Hassen Abid était, au début des années 1990, le bras droit de Mohamed Ali Ganzoui, l’ancien secrétaire d’État chargé de la Sûreté nationale. Il a longtemps été, sous le règne de Ben Ali, directeur général des renseignements généraux. Il est resté tout au long de sa vie un homme mystérieux, on ne lui connaît aucun cliché photographique privé ou officiel.

Mort dans l’indignité et enterré dans la honte

Le nom de Hassen Abid était en revanche connu depuis une cinquantaine d’années par toutes les instances nationales et internationales de défense des droits de l’homme et de lutte contre la torture y compris par le Comité des Nations Unis contre la torture, chargé de surveiller l’application des conventions de Genève contre la pratique de la torture dont la Tunisie était signataire.

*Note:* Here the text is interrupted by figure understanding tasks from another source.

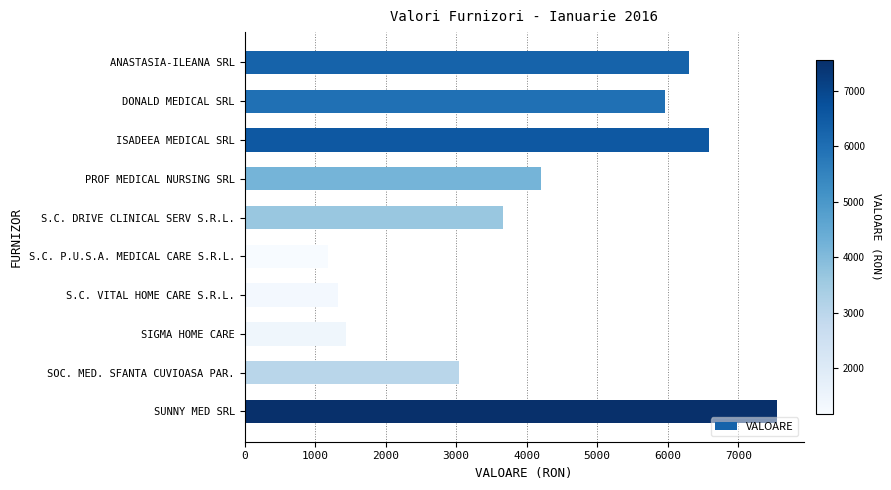

What is the label of the 2nd bar from the top?

DONALD MEDICAL SRL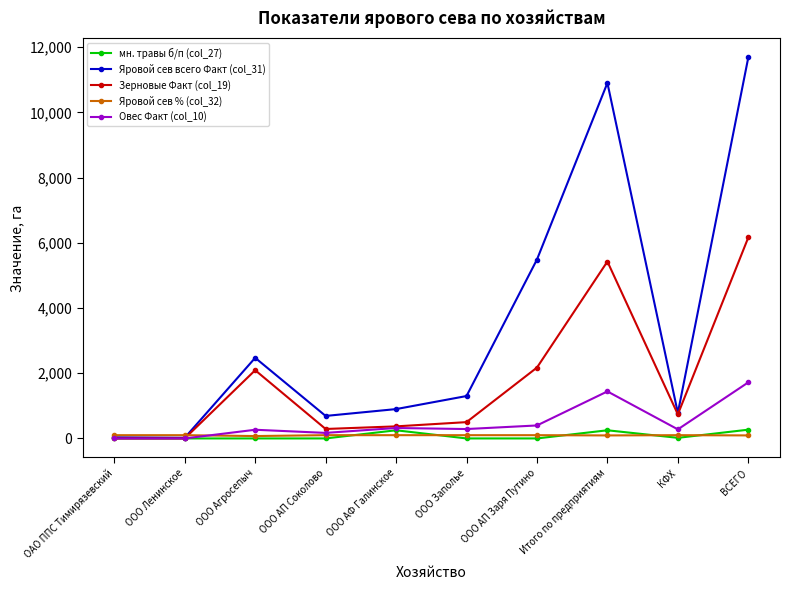

What position from the right is ООО АП Соколово?

7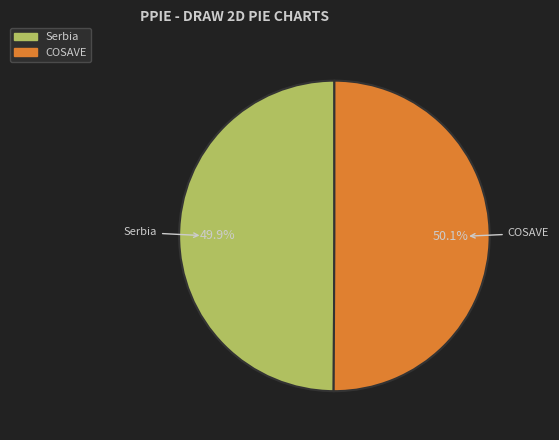

Do Serbia and COSAVE together represent more than half of the pie?

Yes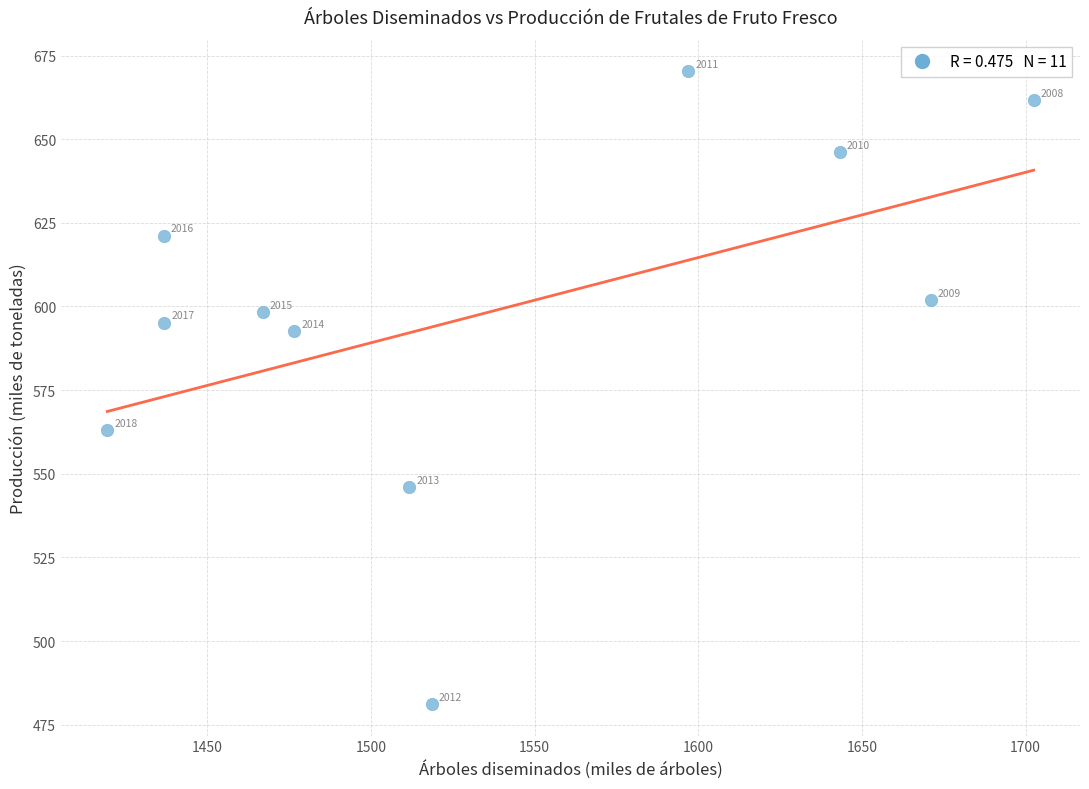

What is the average X value?

1534.6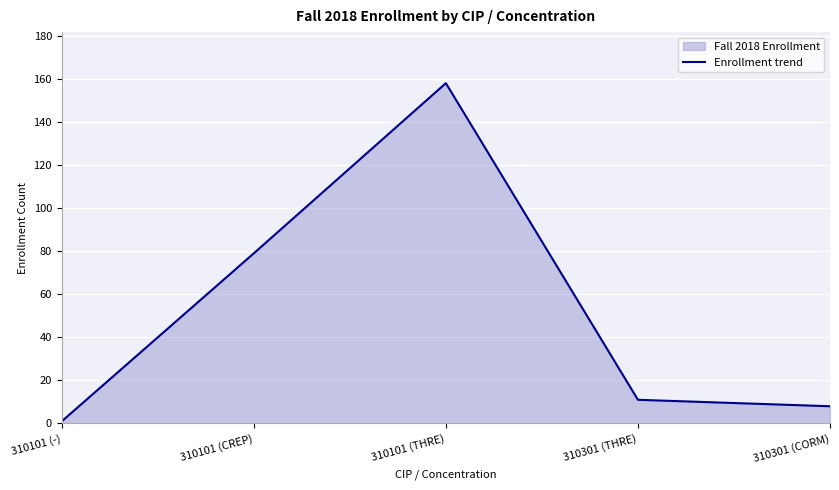

Reading left to right, what are all the values shown in this chart?

310101 (-)=1	310101 (CREP)=79	310101 (THRE)=158	310301 (THRE)=11	310301 (CORM)=8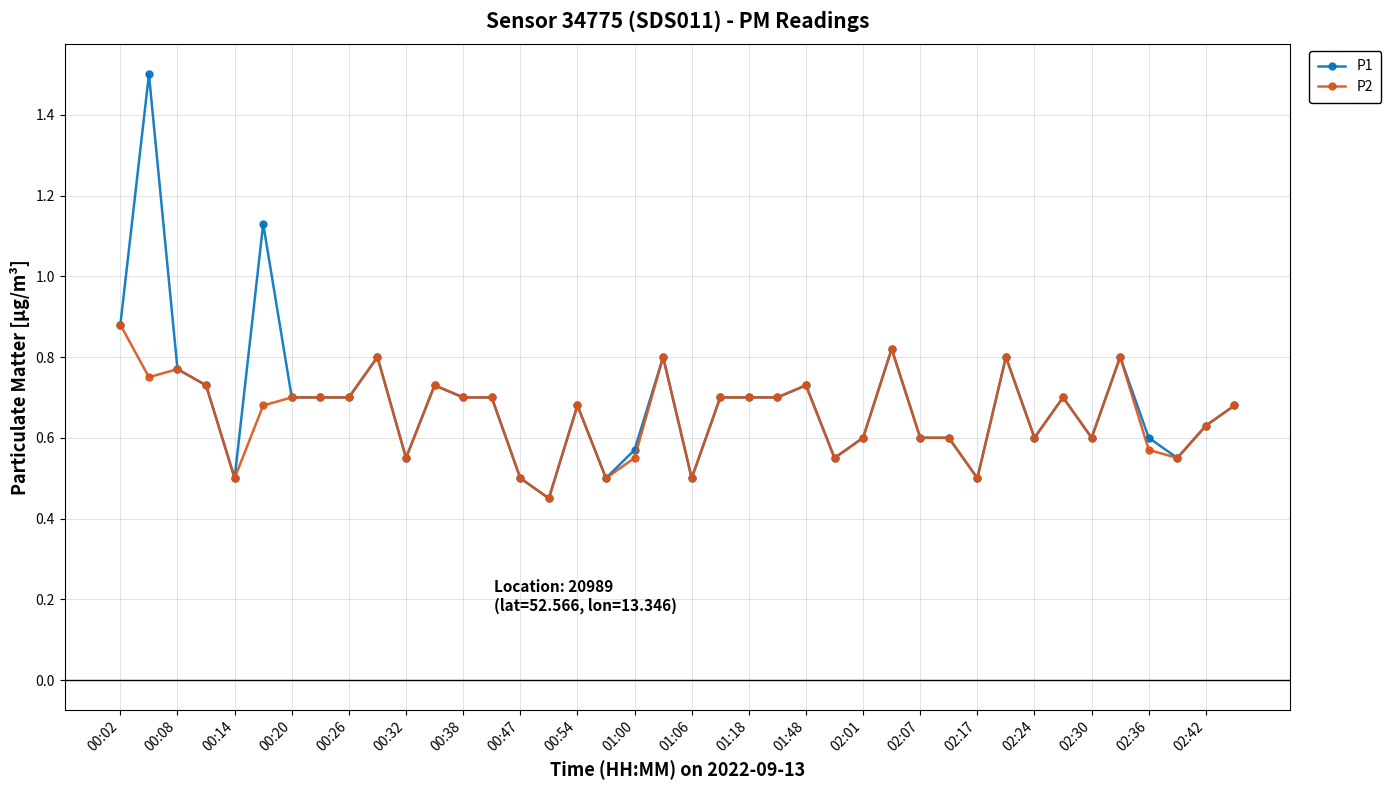

Rank the series by their average value, from lowest to highest.

P2, P1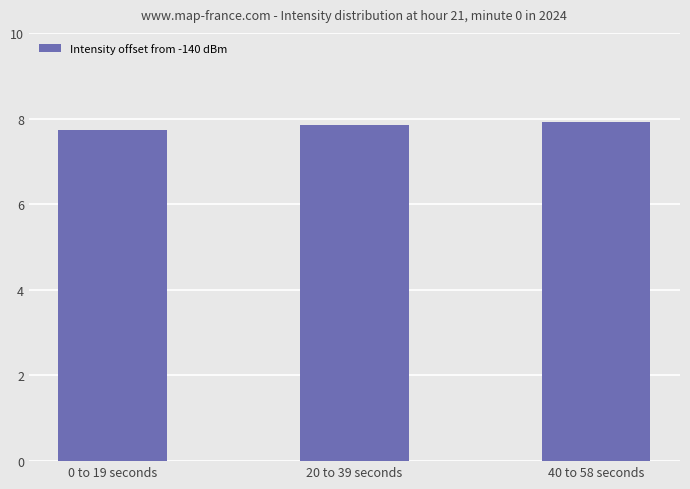

What is the change in value from 0 to 19 seconds to 20 to 39 seconds?

+0.1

Plusieurs générations de militants tunisiens ont connu ses «salles d’opérations» dans les caves du ministère de l’Intérieur et ailleurs : yousséfistes, perspectivistes, syndicalistes, simples citoyens, islamistes, membres de Parti communiste des ouvriers de Tunisie (Pcot), l’actuel Parti des Travailleurs, ont connu qui «le supplice du poulet rôti» qui «la technique d’hélicoptère» qui «la falqa» qui «la privation du sommeil» qui «la bastonnade». Son nom reste à jamais associé à la pratique institutionnelle de la torture de la dictature de Bourguiba et de Ben Ali.

Il est mort dans l’impunité totale, comme la plupart des responsables de deux anciennes dictatures, sans avoir eu a rendre des comptes, mais il est mort dans l’indignité, enterré dans la honte, presque clandestinement, à Tunis, car sa famille s’opposa, d’après nos informations, au rapatriement de sa dépouille mortelle à son village natal de Knaies pour y être inhumé, car elle craignait, eu égard aux rumeurs persistantes qui se sont répandues à l’annonce de sa mort, que sa tombe soit profanée par ses innombrables victimes.